DIRECTIONS
Reproduce the whole of the records exactly, and make sure no picture is carried into the result.

--- ENTRIES SHOWN Enclosed Below ---

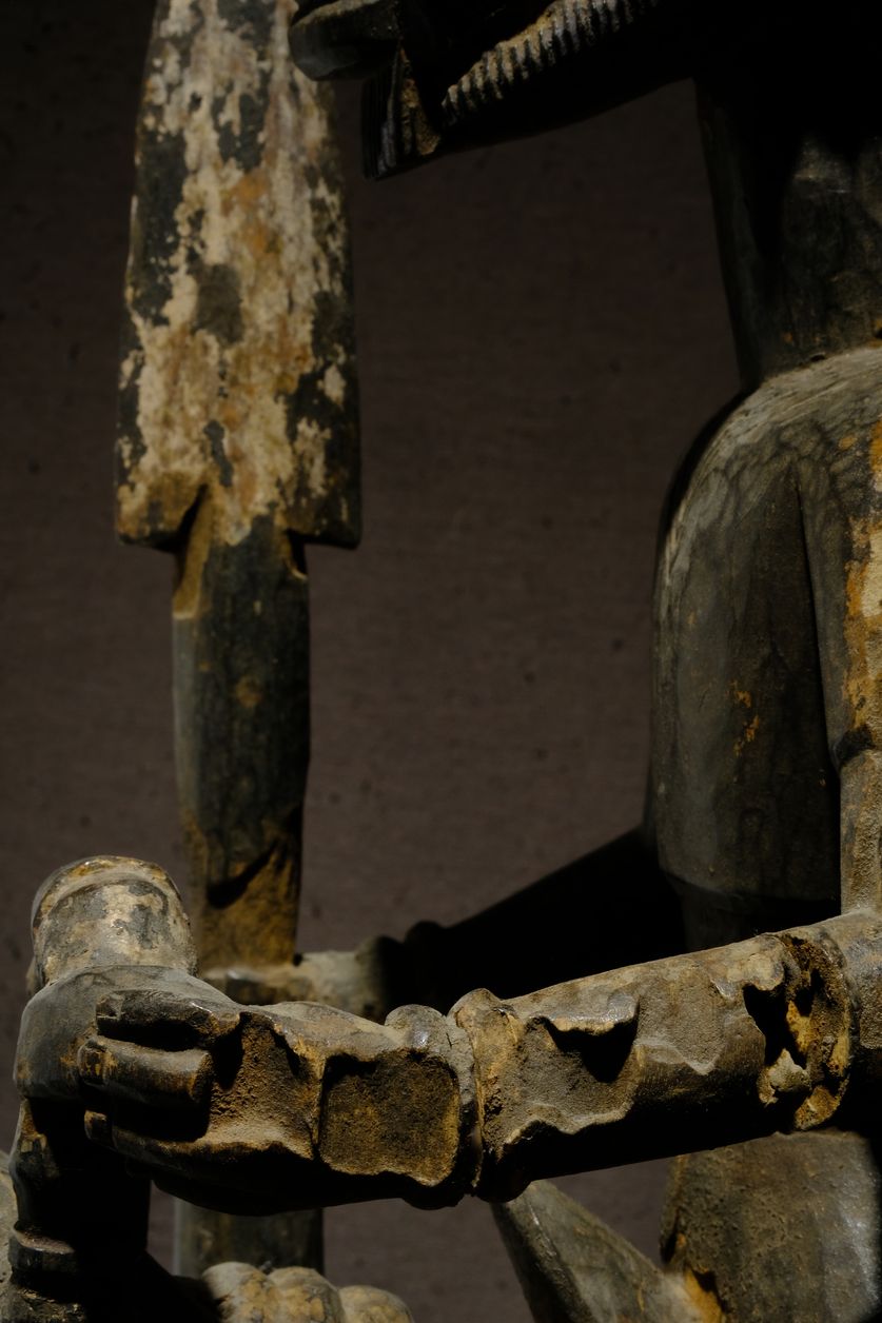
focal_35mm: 90
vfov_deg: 22.6
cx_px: 441
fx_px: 3308
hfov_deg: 15.2
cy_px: 662
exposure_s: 1/1.5
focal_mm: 60
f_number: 20
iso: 250
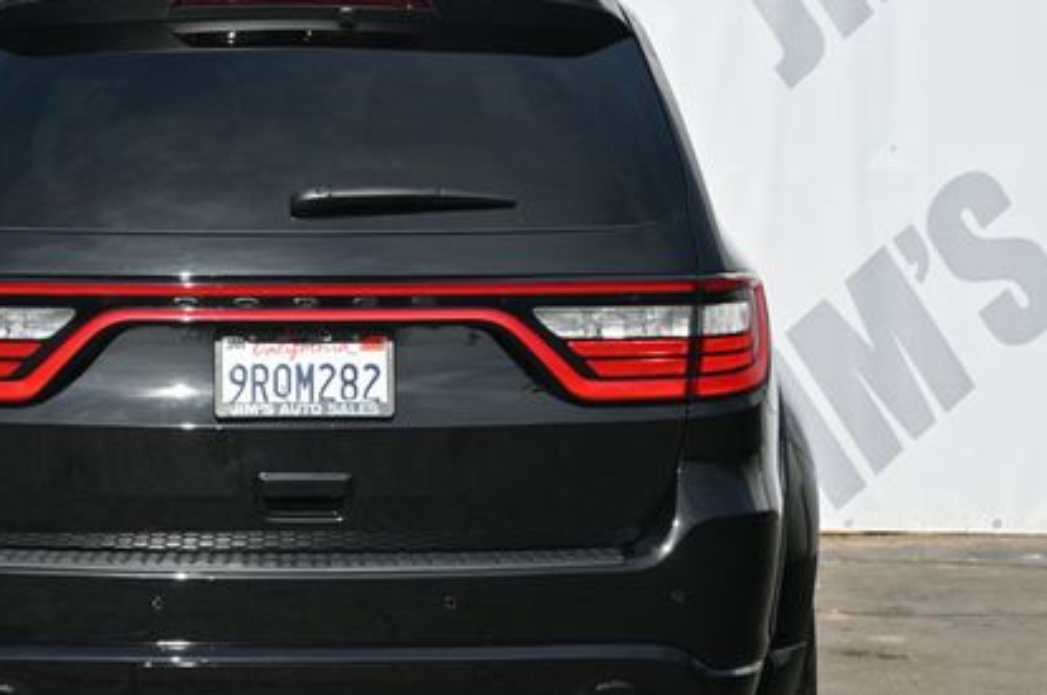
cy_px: 379
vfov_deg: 11.8
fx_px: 3370
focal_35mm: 116
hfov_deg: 17.6
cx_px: 291
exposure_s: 1/320
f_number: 6.3
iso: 100
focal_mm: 50
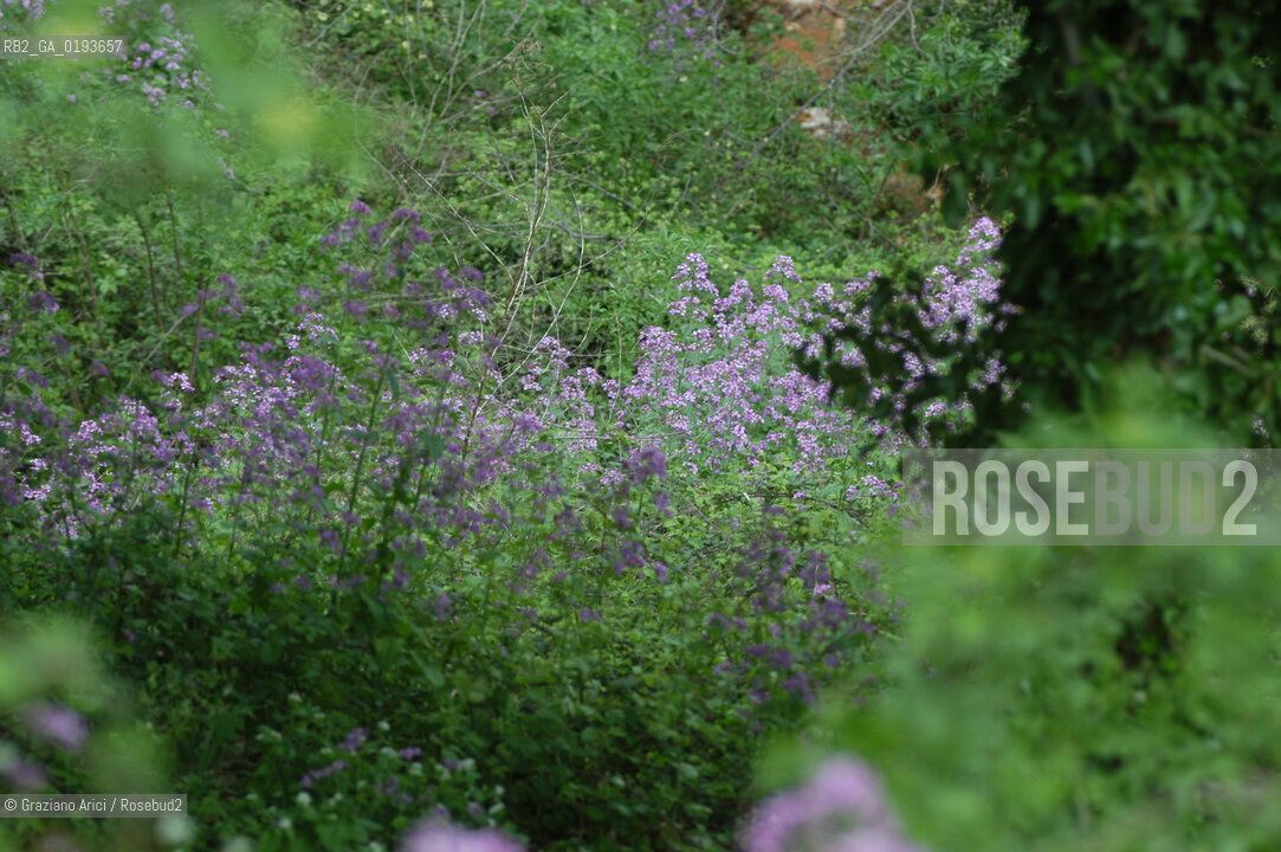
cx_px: 640
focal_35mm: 202
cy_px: 426
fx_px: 7199
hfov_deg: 10.2
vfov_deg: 6.8
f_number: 3.5
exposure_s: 1/125
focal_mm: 135
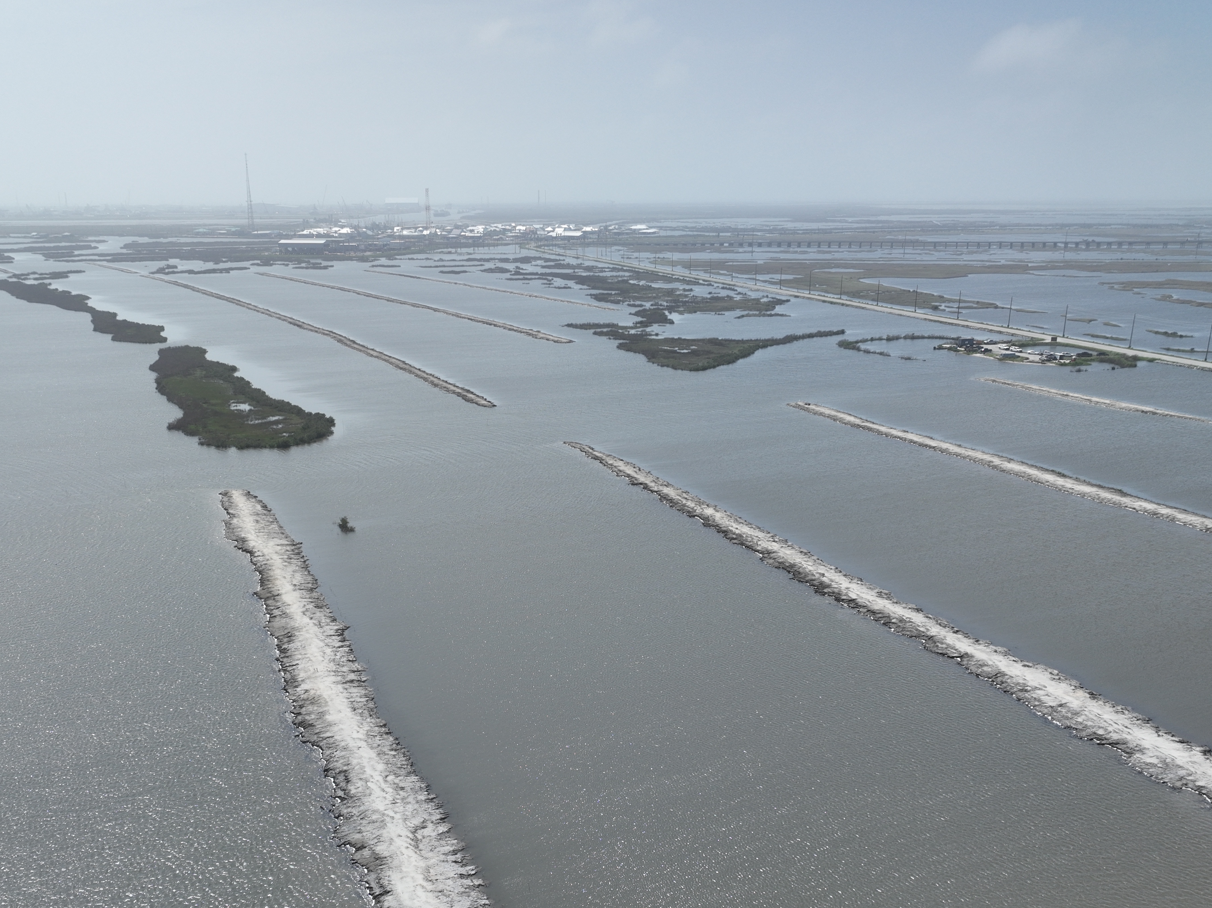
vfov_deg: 39.8
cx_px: 559
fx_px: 1225
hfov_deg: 52.6
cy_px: 658
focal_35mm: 35
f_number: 3.2
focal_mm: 12.29
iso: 100
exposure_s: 1/2000
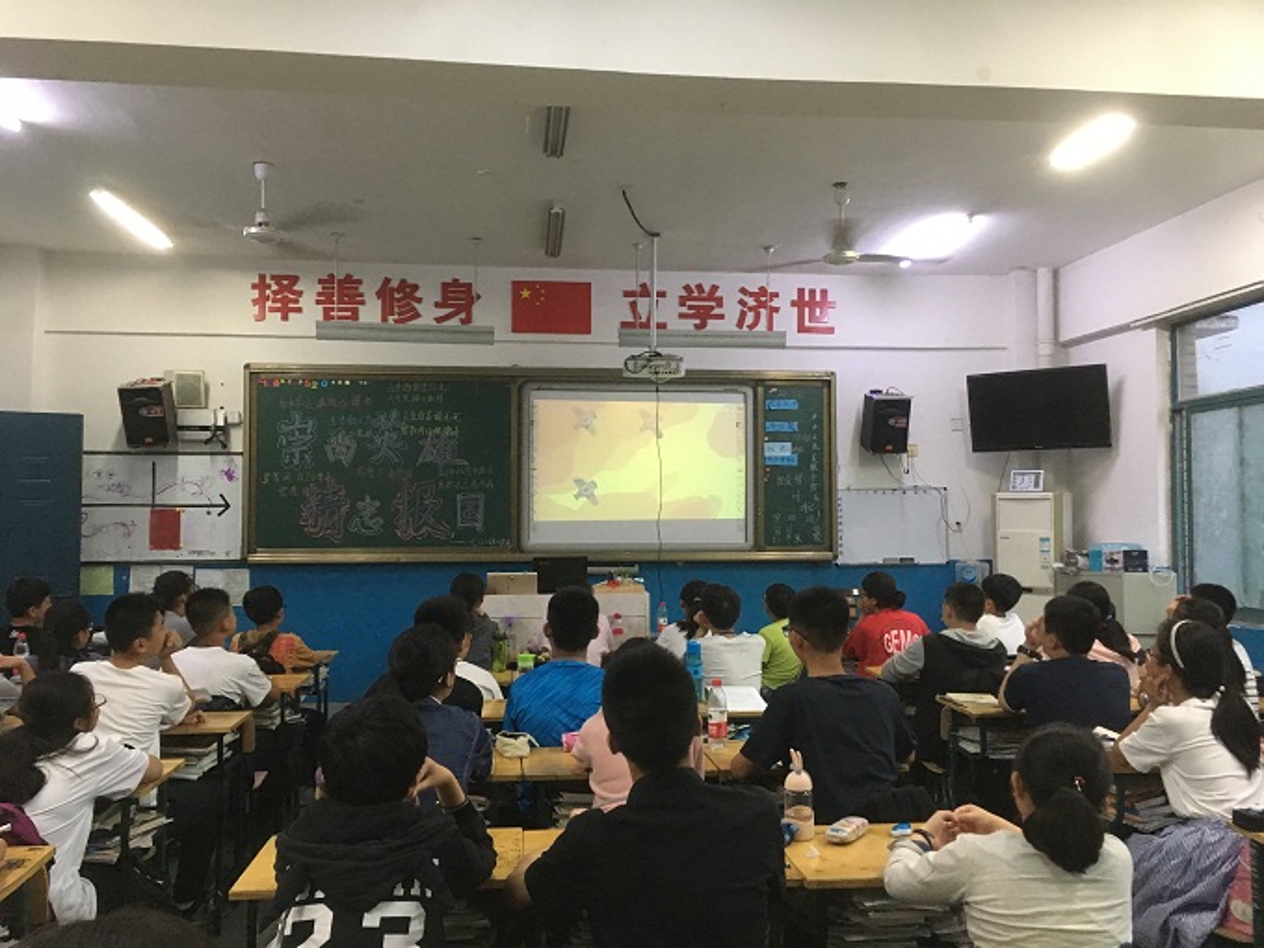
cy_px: 474
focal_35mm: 29
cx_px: 632
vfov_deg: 48.2
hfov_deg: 61.7
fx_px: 1059
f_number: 2.2
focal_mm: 4.15
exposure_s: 1/25
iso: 200
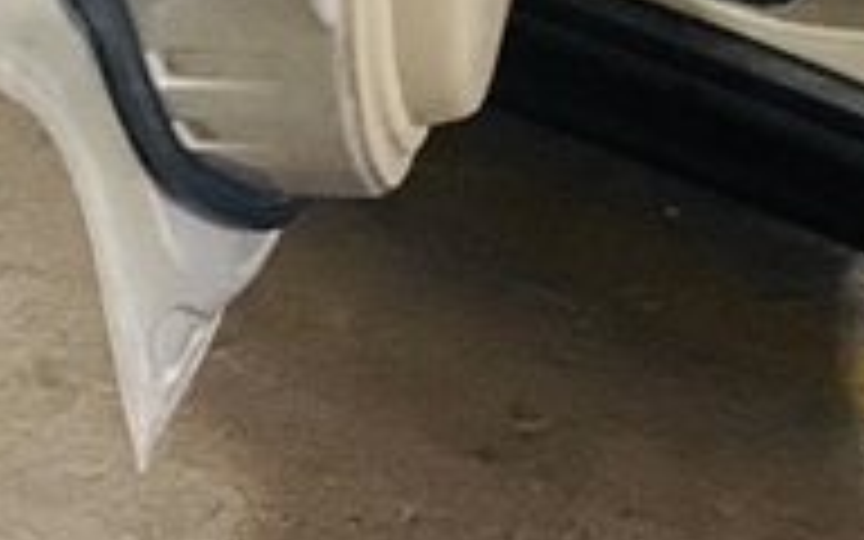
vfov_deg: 10.5
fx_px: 2708
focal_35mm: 115
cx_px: 284
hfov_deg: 18.1
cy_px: -540
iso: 640
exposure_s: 1/8
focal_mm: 4.25
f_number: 1.8
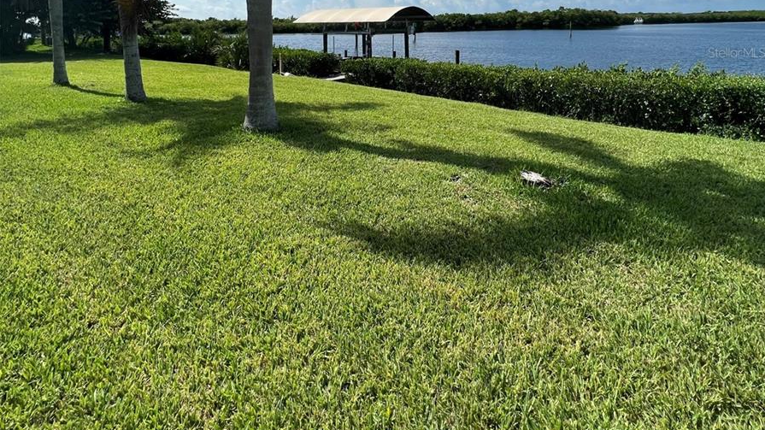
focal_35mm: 19
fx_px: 385
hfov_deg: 89.6
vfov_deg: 52.1
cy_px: 52
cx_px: 384
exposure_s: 1/2732
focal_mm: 1.57
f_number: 1.8
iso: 32
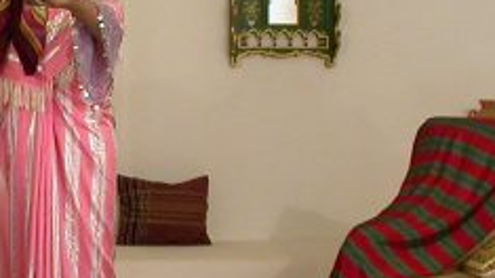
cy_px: 154
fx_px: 1850
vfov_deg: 8.6
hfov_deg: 15.0
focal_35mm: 141
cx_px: -4
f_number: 2.6
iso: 121
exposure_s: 1/4.1
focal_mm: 7.85
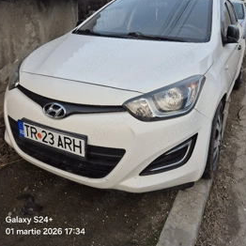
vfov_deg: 50.6
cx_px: 129
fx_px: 249
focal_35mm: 31
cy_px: 65
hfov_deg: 52.5
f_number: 1.8
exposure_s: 1/208
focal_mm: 5.4
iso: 25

--- End of Enclosed ENTRIES SHOWN ---

RESPONSE
focal_35mm: 90
vfov_deg: 22.6
cx_px: 441
fx_px: 3308
hfov_deg: 15.2
cy_px: 662
exposure_s: 1/1.5
focal_mm: 60
f_number: 20
iso: 250
cy_px: 379
vfov_deg: 11.8
fx_px: 3370
focal_35mm: 116
hfov_deg: 17.6
cx_px: 291
exposure_s: 1/320
f_number: 6.3
iso: 100
focal_mm: 50
cx_px: 640
focal_35mm: 202
cy_px: 426
fx_px: 7199
hfov_deg: 10.2
vfov_deg: 6.8
f_number: 3.5
exposure_s: 1/125
focal_mm: 135
vfov_deg: 39.8
cx_px: 559
fx_px: 1225
hfov_deg: 52.6
cy_px: 658
focal_35mm: 35
f_number: 3.2
focal_mm: 12.29
iso: 100
exposure_s: 1/2000
cy_px: 474
focal_35mm: 29
cx_px: 632
vfov_deg: 48.2
hfov_deg: 61.7
fx_px: 1059
f_number: 2.2
focal_mm: 4.15
exposure_s: 1/25
iso: 200
vfov_deg: 10.5
fx_px: 2708
focal_35mm: 115
cx_px: 284
hfov_deg: 18.1
cy_px: -540
iso: 640
exposure_s: 1/8
focal_mm: 4.25
f_number: 1.8
focal_35mm: 19
fx_px: 385
hfov_deg: 89.6
vfov_deg: 52.1
cy_px: 52
cx_px: 384
exposure_s: 1/2732
focal_mm: 1.57
f_number: 1.8
iso: 32
cy_px: 154
fx_px: 1850
vfov_deg: 8.6
hfov_deg: 15.0
focal_35mm: 141
cx_px: -4
f_number: 2.6
iso: 121
exposure_s: 1/4.1
focal_mm: 7.85
vfov_deg: 50.6
cx_px: 129
fx_px: 249
focal_35mm: 31
cy_px: 65
hfov_deg: 52.5
f_number: 1.8
exposure_s: 1/208
focal_mm: 5.4
iso: 25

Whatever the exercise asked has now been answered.